──────── PROVIDED INFORMATION
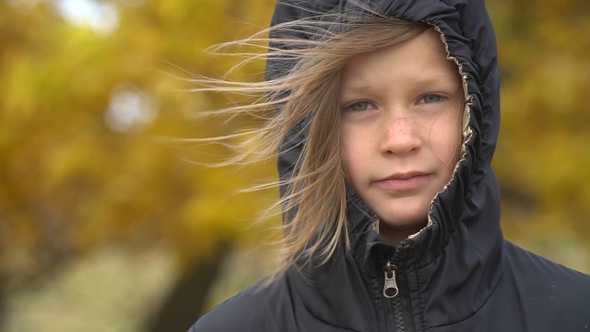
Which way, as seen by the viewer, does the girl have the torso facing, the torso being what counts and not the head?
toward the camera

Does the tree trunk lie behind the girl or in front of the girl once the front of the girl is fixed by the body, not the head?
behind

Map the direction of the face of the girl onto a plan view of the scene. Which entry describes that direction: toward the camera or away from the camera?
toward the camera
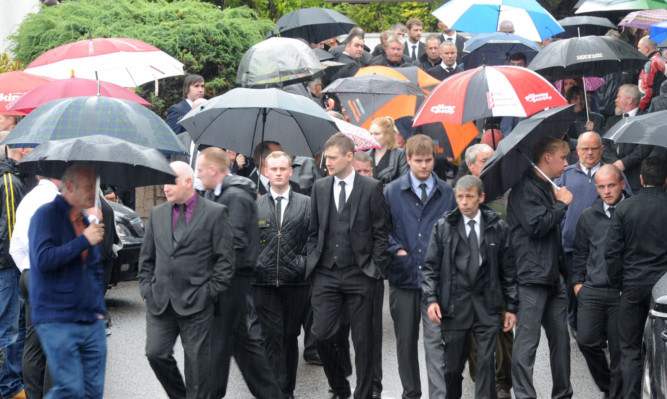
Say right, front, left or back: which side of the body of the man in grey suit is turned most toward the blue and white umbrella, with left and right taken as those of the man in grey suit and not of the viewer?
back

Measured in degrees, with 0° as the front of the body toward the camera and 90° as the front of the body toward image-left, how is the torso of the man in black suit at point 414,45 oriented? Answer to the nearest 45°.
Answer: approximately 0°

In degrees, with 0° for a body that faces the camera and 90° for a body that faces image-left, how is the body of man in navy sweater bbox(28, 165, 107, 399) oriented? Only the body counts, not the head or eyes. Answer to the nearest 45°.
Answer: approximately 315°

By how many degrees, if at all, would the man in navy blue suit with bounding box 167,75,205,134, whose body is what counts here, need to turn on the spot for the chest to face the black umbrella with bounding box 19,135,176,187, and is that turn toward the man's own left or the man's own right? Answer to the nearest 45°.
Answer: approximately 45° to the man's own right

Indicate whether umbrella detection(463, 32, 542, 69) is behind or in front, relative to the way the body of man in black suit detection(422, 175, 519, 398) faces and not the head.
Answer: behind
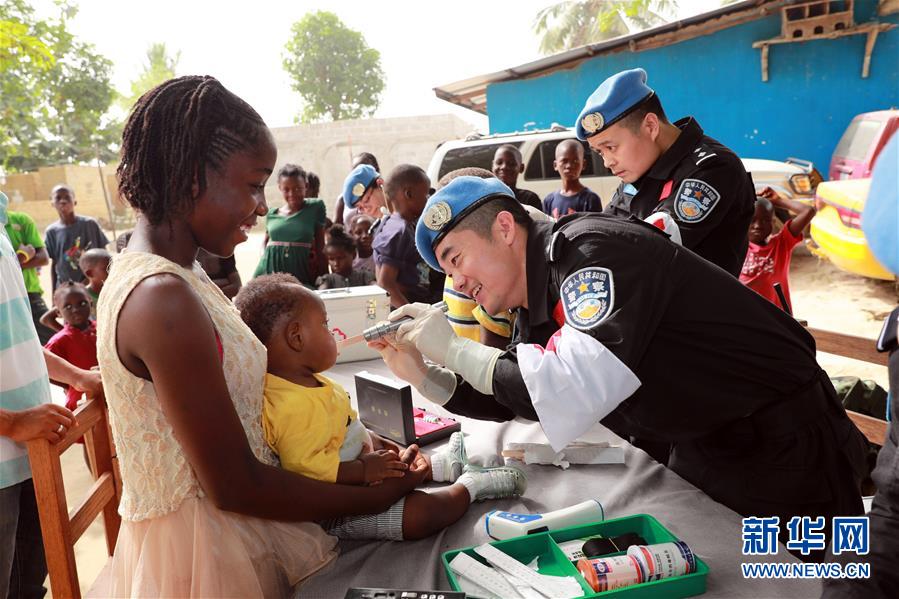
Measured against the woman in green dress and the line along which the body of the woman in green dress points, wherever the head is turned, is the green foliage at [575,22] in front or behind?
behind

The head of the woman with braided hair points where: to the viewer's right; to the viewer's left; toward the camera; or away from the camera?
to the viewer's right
────────────────
Rewrite all of the data above with "umbrella" swapped for "parasol" and nothing else changed, leaving out the pictures.

**REPLY**
Which way, as seen by the viewer, does the girl have the torso facing, the torso being what counts and not the head?
toward the camera

Does the tree trunk lie behind the girl or in front of the girl once the front of the girl is fixed by the body, not the head?
behind

Map the direction of the face of the girl onto a plan view of the scene. Which entry describes that direction: toward the camera or away from the camera?
toward the camera
Say right, front, left or back: which side of the body of the man in grey suit is turned most toward the blue and white parasol, with left and right taken as those of the man in grey suit and not of the viewer?
back

Measured in degrees, with 0° as the front of the body toward the camera and 90° as the front of the body toward image-left, how is the torso of the man in black suit at point 414,45 oriented? Answer to the nearest 45°.
Answer: approximately 0°

In degrees, with 0° for a body that faces the camera and 90° for a body that faces image-left, how is the body of man in navy sweater bbox(28, 165, 107, 399) oriented? Only the body counts, not the head or eyes. Answer to the nearest 45°.
Answer: approximately 315°

By how many degrees, if at all, would the man in navy blue suit with bounding box 167,75,205,134, whose body is what counts here, need to turn on the spot for the chest to face the black parasol with bounding box 19,135,176,187, and is that turn toward the man's own left or the man's own right? Answer to the nearest 45°.
Answer: approximately 45° to the man's own right

Indicate whether parasol detection(463, 32, 542, 69) is behind or in front, relative to the way the body of man in black suit detection(422, 175, 519, 398) faces and not the head.
Answer: behind
Measured against the woman in green dress and the line along which the body of the woman in green dress points, wherever the head is turned, is the green foliage at [575,22] in front or behind?
behind

The head of the woman with braided hair points where: to the viewer's right; to the viewer's left; toward the camera; or away from the camera?
to the viewer's right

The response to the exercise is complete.